Member of Parliament for Lancaster and Wyre
- In office 1 May 1997 – 11 April 2005
- Preceded by: Constituency established
- Succeeded by: Ben Wallace

Personal details
- Born: 30 September 1953 (age 72) Northumberland, England
- Party: Your Party (since 2025)
- Other political affiliations: North East Party (2014–2025) Labour (1979–2014)
- Spouse: Susan Williams
- Education: Lancaster University, University of Warwick

= Hilton Dawson =

British politician

Thomas Hilton Dawson (born 30 September 1953) is a British politician who was the Labour Party Member of Parliament (MP) for Lancaster and Wyre from 1997 until 2005.

Dawson became the chairman of the North East Party in 2014, and was the party's candidate in the 2021 Hartlepool by-election.

==Early life==
Dawson was born on 30 September 1953 in Northumberland, England. He is the son of Harry Dawson and his wife Sally, both teachers. He attended Ashington County Grammar School (now known as Ashington Academy) on Green Lane in Ashington. At the University of Warwick, he gained a BA in Politics and Philosophy in 1975. From Lancaster University, he gained a Diploma in Social Work.

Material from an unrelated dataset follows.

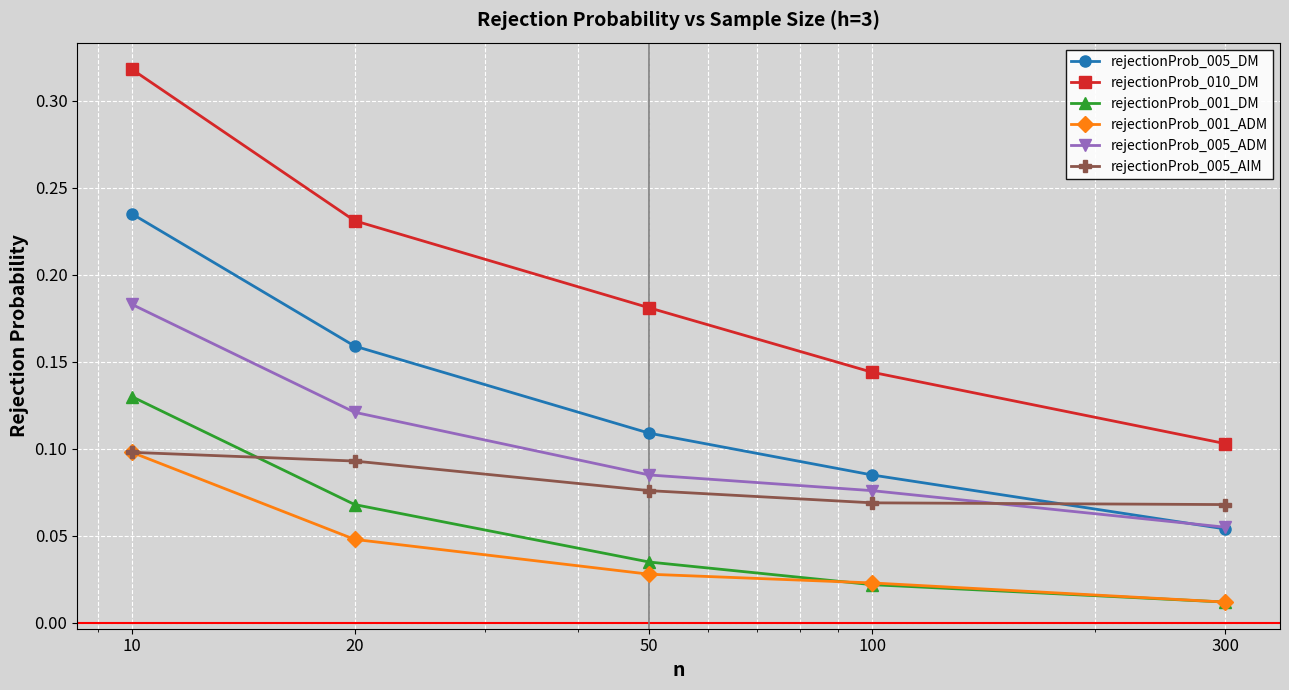

Which series has the widest spread of values?

rejectionProb_010_DM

He worked as a social work manager from 1983 to 1997, involving children's homes, fostering and adoption, and day care.

==Parliamentary career==

Dawson was elected as the Labour MP for the newly created Lancaster and Wyre constituency at the 1997 general election, which saw his party return to power after 18 years in opposition. He was re-elected for the marginal seat at the 2001 general election.

In 2004, Dawson announced he would not be seeking re-election at the next general election, seeking to return to work in children's services. The local Constituency Labour Party selected Anne Sacks as its new candidate, but the seat was won by the Conservative Party candidate, Ben Wallace, with a 4.5% swing away from Labour.

==After Parliament==
Dawson became CEO of Shaftesbury Young People. In April 2009, he was appointed chief executive of the British Association of Social Workers.

Hilton left BASW in January 2013 by mutual agreement, and now runs his own company called Northumbria People. In March 2013 he published Frank Renner's Bairns – Looking at the world through the lives of a Northumbrian Family. He is chair of the Newbiggin by the Sea Genealogy Project.

In 2014, Dawson left the Labour Party and became the chairman of the North East Party. In March 2021, Dawson was selected as the party's candidate for the 2021 Hartlepool by-election. He received 163 votes, placing tenth of sixteen candidates.

In 2025, Dawson spoke at the Your Party Founding Conference.

==Personal life==
Dawson married Susan Williams on 11 August 1973. They have two daughters and four grandchildren. He is a supporter of Sunderland.